Il parallelo tra la morale del romanzo originale e questo film, peraltro riuscitissimo, porta lo spettatore a domandarsi se il don Chisciotte fosse solo un folle o qualcosa di più e questo è ciò che, di fatto, rende il personaggio e l’ironia di Cervantes immortali.


Fabrizio Fusco

Alla fine Gilliam ce l’ha fatta. Dopo quasi 25 anni di lavorazione è nelle sale l’opera più osteggiata del regista di Minneapolis.
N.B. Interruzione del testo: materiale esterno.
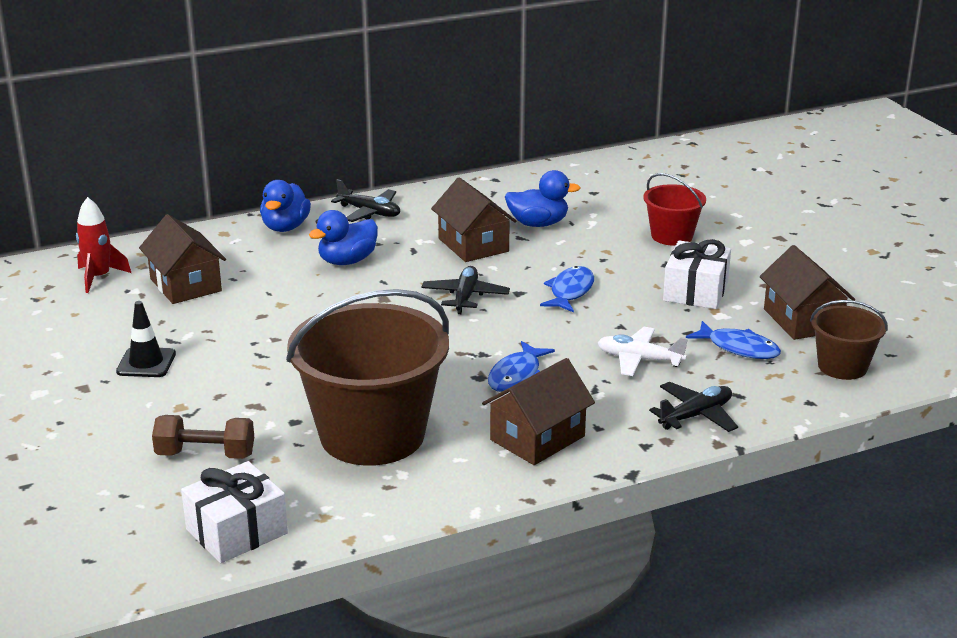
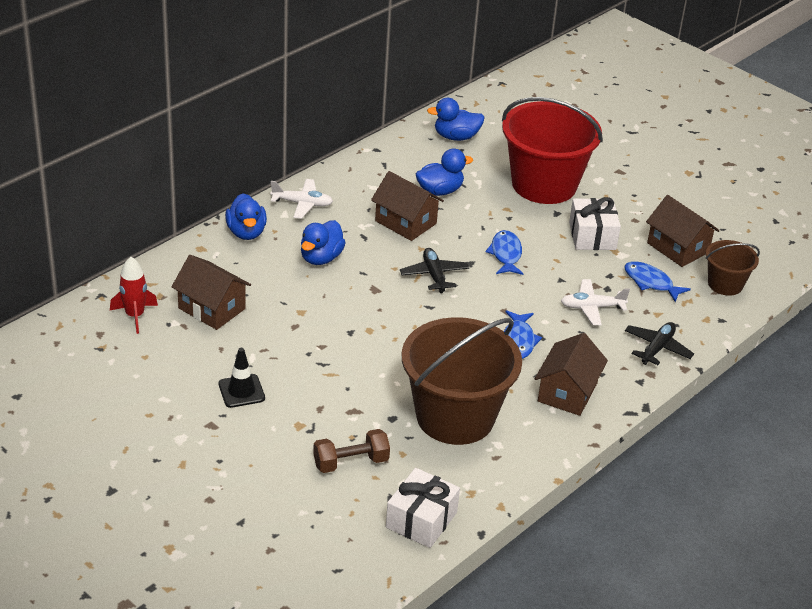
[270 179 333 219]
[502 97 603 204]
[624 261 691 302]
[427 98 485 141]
Un film venuto a galla quasi per un vero e proprio miracolo cinematografico, tanto da far passare in secondo piano la riuscita o meno del film stesso.
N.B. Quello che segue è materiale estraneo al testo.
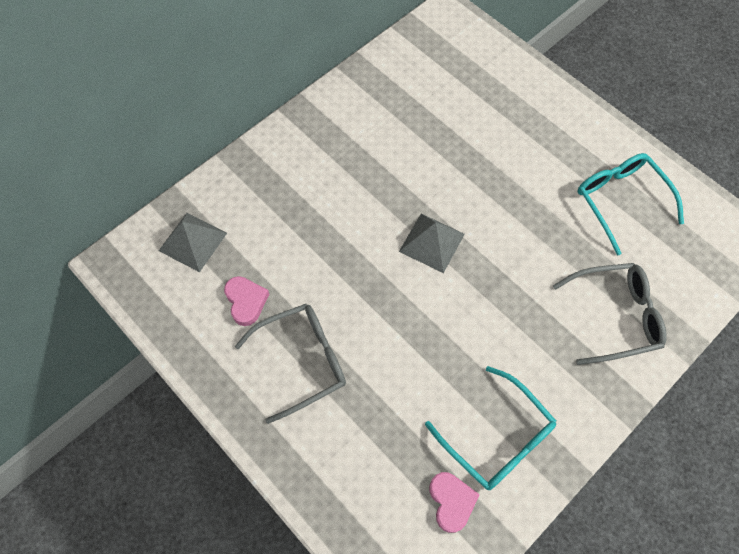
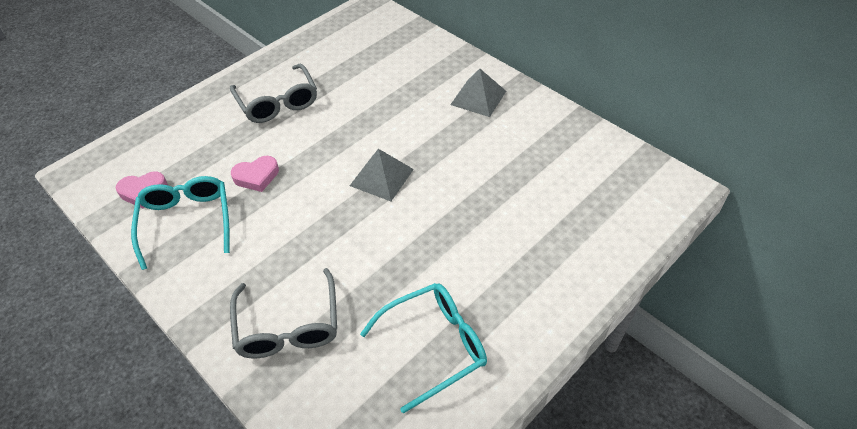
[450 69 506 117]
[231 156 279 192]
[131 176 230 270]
A conti fatti, ovvero a film visto, L’uomo che uccise Don Chisciotte (titolo originale: The Man Who Killed Don Quixote) sarebbe stato meglio accanto ai grandi progetti della storia del cinema sognati ma mai realizzati (vedi il Napoleone di Kubrick).
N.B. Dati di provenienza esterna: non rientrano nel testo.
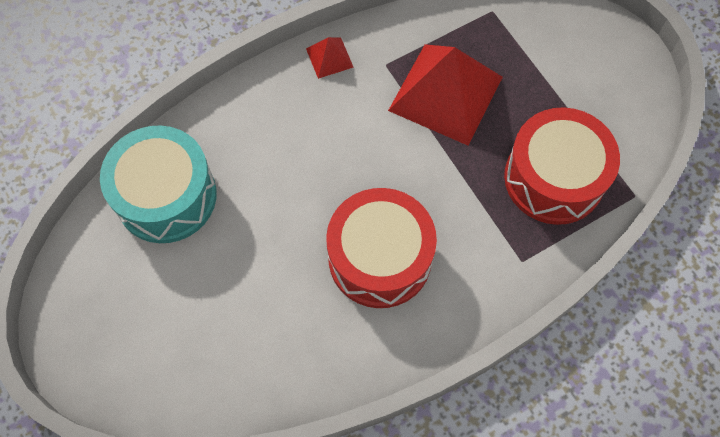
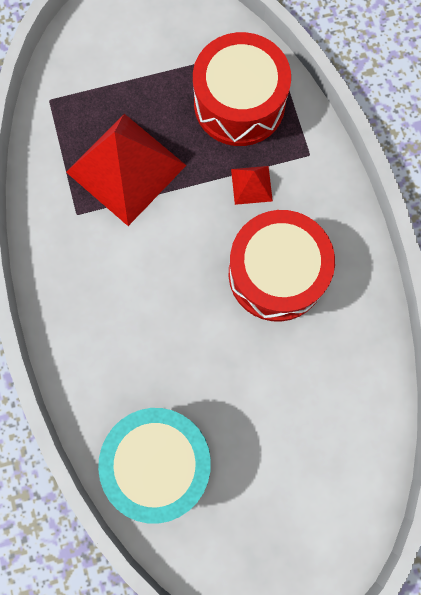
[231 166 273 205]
In effetti, il documentario del 2005 Lost in La Mancha sulla sua mancata realizzazione sarebbe stata un’opera sufficiente ad attenuare il rimpianto per ciò che poteva essere ma che non sarebbe mai stato. Si tratta della classica montagna che ha partorito il topolino, insomma, un film che nonostante la lunga lavorazione sembra ancora assomigliare ad un infinito work in progress a cui lo spettatore assiste, vittima di una trama caotica e caciarona, in cui deve destreggiarsi nel tentativo di riannodare un filo della narrazione che man mano che il film procede si perde sempre più.
Nel tentativo pur apprezzabile di fondere Cervantes con l’elemento metafilmico (una eco di felliniana memoria in cui Adam Driver, alter ego del regista, cerca di realizzare il film della sua vita tra ricordi e visioni oniriche), l’ex Monty Python sembra perdere la bussola, buttando nel pentolone un po’ di attualità spiccia e di luoghi comuni: mussulmani e terroristi, donne vittime di ricatti sessuali e spietati oligarchi russi arricchiti dalla vodka, non facendosi mancare neanche qualche rivincita personale con il giovane regista di spot Toby, pronto ad insidiare la bella moglie del produttore (è nota la controversia legale tra Gilliam e l’ex produttore Paulo Branco). L’immaginario visivo debordante di Terry Gilliam a cui eravamo stati abituati questa volta resta lontano anni luce dalla potenza di Paura e delirio a Las Vegas, sovrastando lo spettatore con un cinema troppo denso, fatto di maschere, luci e colori a cui si fa davvero fatica a stare dietro. Ma forse non è neanche questo il vero Don Chisciotte di Gilliam. Forse, come per sua stessa ammissione, il grande regista di Brazil non ha più storie da raccontare, e questo film “maledetto” non si dovrà mai fare.